The black hole candidate IGR J17091-3624 is still active
ATel #3913; D. Altamirano, R. Wijnands (UvA), T. Belloni and S. Motta (INAF)
on 6 Feb 2012; 15:18 UT
Credential Certification: Sara Elisa Motta (sara.motta@brera.inaf.it)
Subjects: X-ray, Binary, Black Hole, Transient
In February 2011 it was reported that the black hole candidate IGR
J17091--3624 exhibited a new outburst (using Swift/BAT, see Atel
#3144). During this outburst IGR J17091-3624 was followed up by
multi-wavelength observations (ATel #3148, #3150, #3159, #3167,
#3168, #3179, #3203, #3225, #3229, #3230, #3232, #3266, #3299).
After IGR J17091-3624 underwent the typical hard-to-soft state
transition (e.g. ATel #
3179), it was not detected any more by
Swift/BAT:
http://swift.gsfc.nasa.gov/docs/swift/results/transients/weak/IGRJ17091-3624/
(and Rodriguez et al. 2011, A&A, 533, 4). Unfortunately, MAXI cannot
resolve IGR J17091-624 given the nearby bright X-ray source GX 349+2
(T. Mihara, private communication).
This particular outburst turned out to be very interesting because the
source suddenly exhibited strong and highly-structured X-ray
variability which so far had only been observed from the very-bright
black hole X-ray transient GRS 1915+105 (e.g. Altamirano et al. 2011,
ApJL, 742, 17). Swift and RXTE monitored the source during its 2011
outburst until end November - beginning of December 2011, when no more
observations were possible due to visibility constraints.
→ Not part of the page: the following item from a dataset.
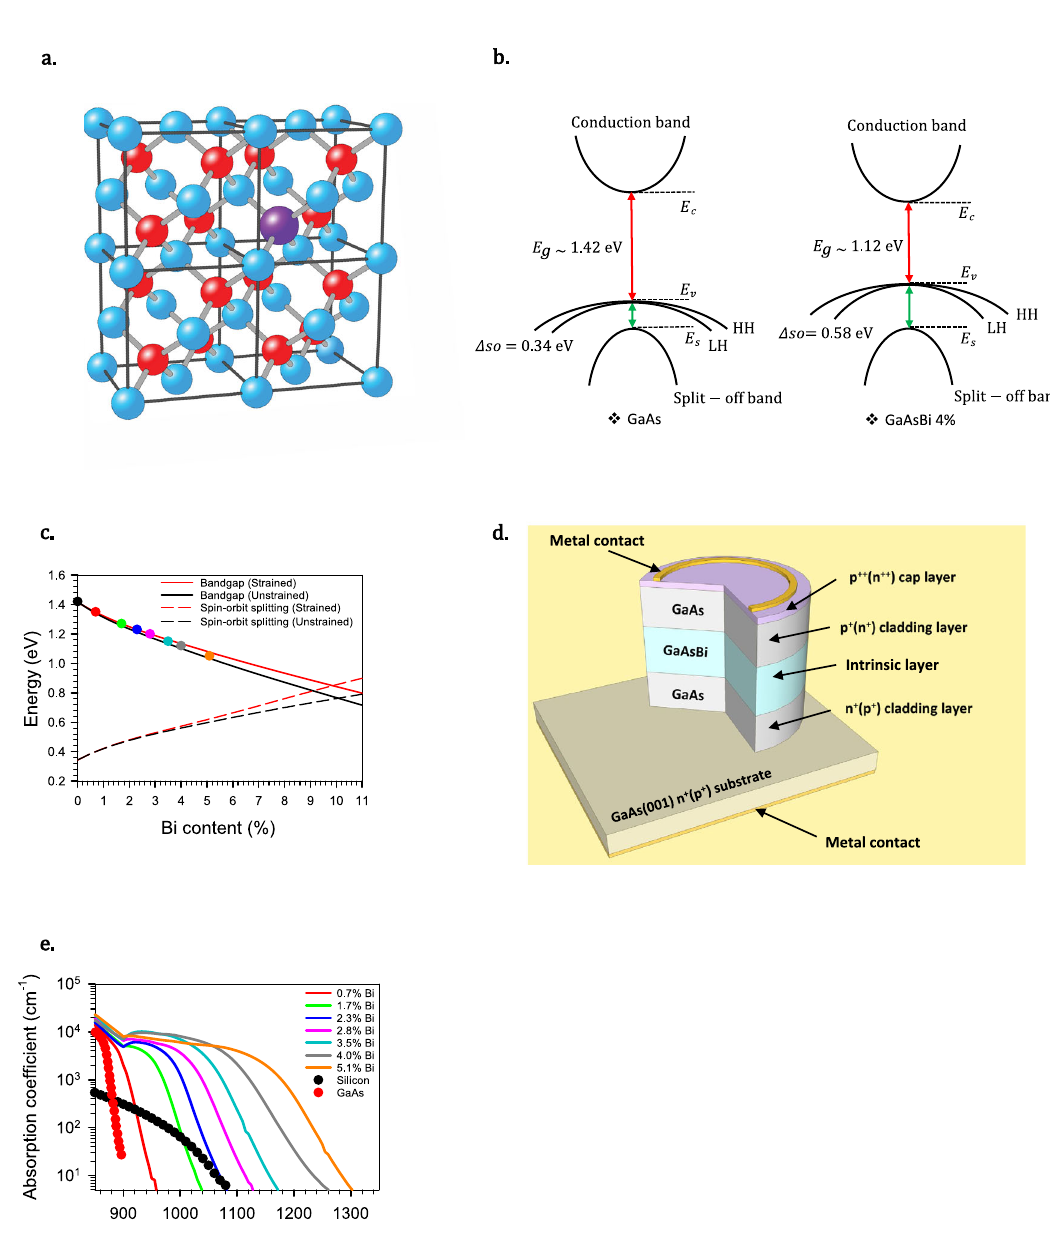
Fig. 1 Bi incorporation in GaAs and its effect on the opto-electronic properties. a A schematic showing Bi (purple) replacing As (red) in GaAs. b A simpli fi ed diagram of the effect of 4 % Bi on the energy bands of GaAs. c The bandgap energy and spin-orbit splitting energy of free-standing and strained GaAsBi calculated by Broderick et al 29 . The coloured dots represent the different Bi content samples characterized in this paper; data is also shown in Table 1. d Schematic cross-section of the p-i-n (n-i-p) device structures used in this investigation. e Absorption coef fi cient vs wavelength for a range of Bi contents compared to silicon 49 and GaAs 50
To determine the current X-ray level of activity of IGR J17091-3624,
we acquired several Swift/XRT observations: on Jan 26th and Jan 31st
2012 IGR J17091-3624 was clearly detected, at a 0.5-10 keV count rate
~15+/-2 cts/sec. This is about a factor of ~2.5 lower than when it was
last seen in 2011.
Spectra of the 2012 observations were extracted following Evans et
al. (2009, MNRAS, 397, 1177). The 0.5-10 keV source spectrum is well
fitted with an absorbed (Nh~1.35) power law of index ~2.6, leading to
an unabsorbed 0.5-10 keV (2.-10 keV) flux of 1.96e-09 ergs/cm2/s
(6.04e-10 ergs/cm2/s), implying a luminosity of 1.5e37 erg/s (4.6e36
erg/s) or 9.4e37 erg/s (2.9e37 erg/s) for 8 kpc and 20 kpc,
respectively.
Aperiodic timing analysis of the Swift/XRT data does not reveal any
significant feature in the power spectrum. This, together with the
rather soft energy spectra we detect might imply that IGR J17091-3624
is in a black hole ``normal soft state'' and therefore could undergo
the soft-to-hard transition soon. However, given the similarities with
GRS 1915+105, this could also be an additional variability class to
those reported for IGR J17091-3624 so far (e.g. Altamirano et
al. 2011, ApJL, 742, 17).
IGR J17091-3624 will be monitored with Swift/RXTE twice a week during
February. Followup observations at other wavelengths are encourage.
We thank the Swift/Team for scheduling our observations.